WHAT THE TASK REQUIRES
Restate the data word for word. Leave the pictures out.
ENTRIES SHOWN Block Start
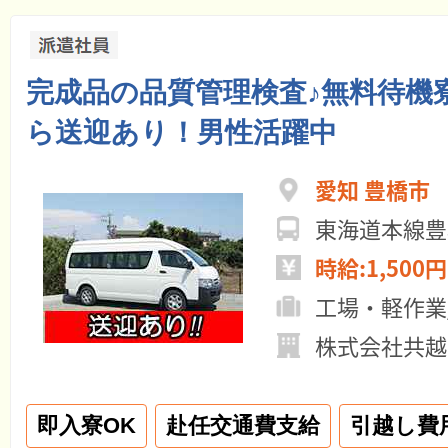
完成品の品質管理検査♪無料待機
ら送迎あり！男性活躍中
愛知 豊橋市
東海道本線豊
時給:1,500円
工場・軽作業
株式会社共越
即入寮OK
赴任交通費支給
引越し費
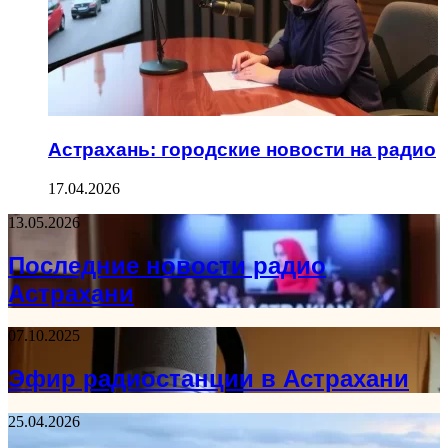
Астрахань: городские новости на радио
17.04.2026
13.05.2026
Последние новости радио
Астрахани
07.10.2025
Эфир радиостанции в Астрахани
25.04.2026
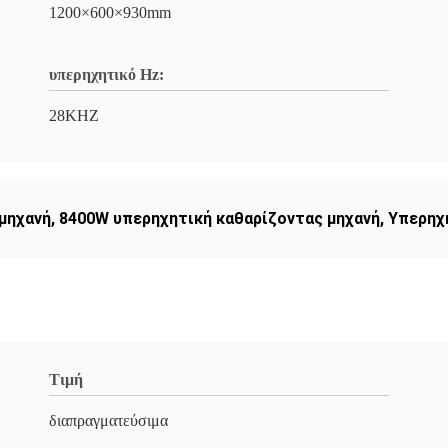
1200×600×930mm
υπερηχητικό Hz:
28KHZ
μηχανή
,
8400W υπερηχητική καθαρίζοντας μηχανή
,
Υπερηχ
Τιμή
διαπραγματεύσιμα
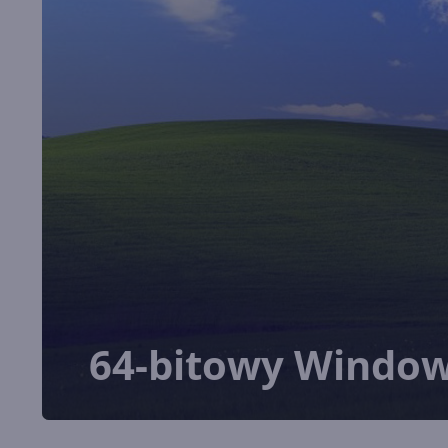
64-bitowy Window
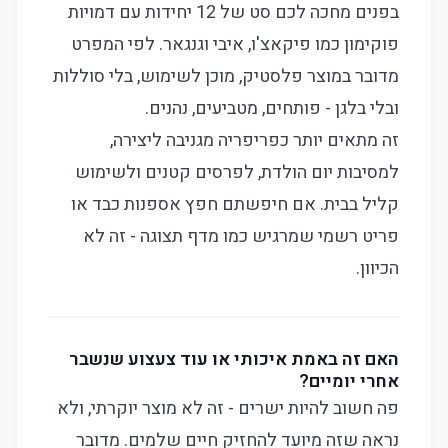
בפנים מחכה לכם סט של 12 יחידות עם דמויות
פוקימון כמו פיקאצ'ו, איבי וגנגאר. לפי המפרט
מדובר במוצר פלסטיק, מוכן לשימוש, בלי סוללות
ובלי בלגן - פותחים, מטביעים, נהנים.
זה מתאים יותר כפריפריה מגניבה ליצירה,
למסיבות יום הולדת, לפרסים קטנים ולשימוש
קליל בבית. אם חיפשתם חפץ אספנות כבד או
פריט רשמי שמרגיש כמו מדף תצוגה - זה לא
הכיוון.
האם זה באמת איכותי או עוד צעצוע שנשבר
אחרי יומיים?
פה חשוב להיות ישרים - זה לא מוצר יוקרתי, ולא
נראה שזה מיועד להחזיק חיים שלמים. מדובר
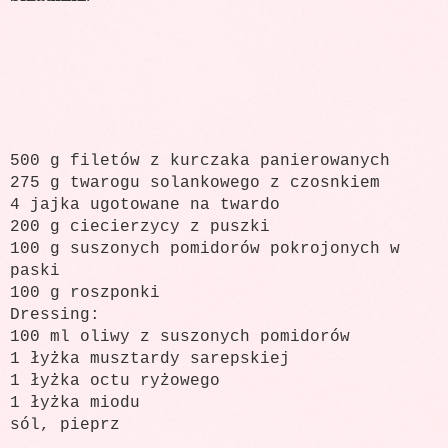
500 g filetów z kurczaka panierowanych
275 g twarogu solankowego z czosnkiem
4 jajka ugotowane na twardo
200 g ciecierzycy z puszki
100 g suszonych pomidorów pokrojonych w
paski
100 g roszponki
Dressing:
100 ml oliwy z suszonych pomidorów
1 łyżka musztardy sarepskiej
1 łyżka octu ryżowego
1 łyżka miodu
sól, pieprz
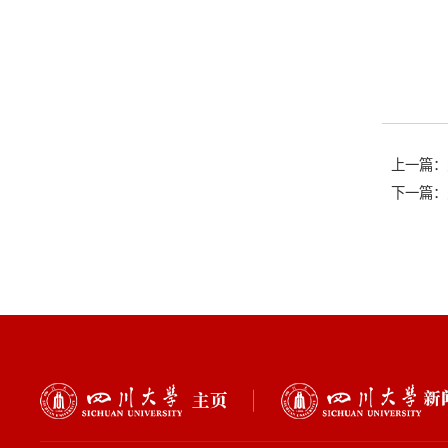
上一篇：
下一篇：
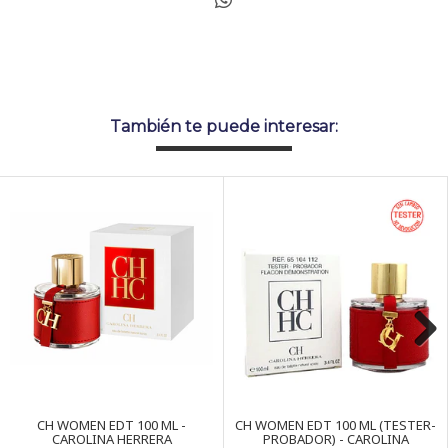
También te puede interesar:
Next
CH WOMEN EDT 100 ML -
CH WOMEN EDT 100 ML (TESTER-
CAROLINA HERRERA
PROBADOR) - CAROLINA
ENTRIES SHOWN Block End
EXERCISE RESPONSE
完成品の品質管理検査♪無料待機
ら送迎あり！男性活躍中
愛知 豊橋市
東海道本線豊
時給:1,500円
工場・軽作業
株式会社共越
即入寮OK
赴任交通費支給
引越し費
Астрахань: городские новости на радио
17.04.2026
13.05.2026
Последние новости радио
Астрахани
07.10.2025
Эфир радиостанции в Астрахани
25.04.2026
1200×600×930mm
υπερηχητικό Hz:
28KHZ
μηχανή
,
8400W υπερηχητική καθαρίζοντας μηχανή
,
Υπερηχ
Τιμή
διαπραγματεύσιμα
64-bitowy Window
בפנים מחכה לכם סט של 12 יחידות עם דמויות
פוקימון כמו פיקאצ'ו, איבי וגנגאר. לפי המפרט
מדובר במוצר פלסטיק, מוכן לשימוש, בלי סוללות
ובלי בלגן - פותחים, מטביעים, נהנים.
זה מתאים יותר כפריפריה מגניבה ליצירה,
למסיבות יום הולדת, לפרסים קטנים ולשימוש
קליל בבית. אם חיפשתם חפץ אספנות כבד או
פריט רשמי שמרגיש כמו מדף תצוגה - זה לא
הכיוון.
האם זה באמת איכותי או עוד צעצוע שנשבר
אחרי יומיים?
פה חשוב להיות ישרים - זה לא מוצר יוקרתי, ולא
נראה שזה מיועד להחזיק חיים שלמים. מדובר
500 g filetów z kurczaka panierowanych
275 g twarogu solankowego z czosnkiem
4 jajka ugotowane na twardo
200 g ciecierzycy z puszki
100 g suszonych pomidorów pokrojonych w
paski
100 g roszponki
Dressing:
100 ml oliwy z suszonych pomidorów
1 łyżka musztardy sarepskiej
1 łyżka octu ryżowego
1 łyżka miodu
sól, pieprz
上一篇：
下一篇：
También te puede interesar:
Next
CH WOMEN EDT 100 ML -
CH WOMEN EDT 100 ML (TESTER-
CAROLINA HERRERA
PROBADOR) - CAROLINA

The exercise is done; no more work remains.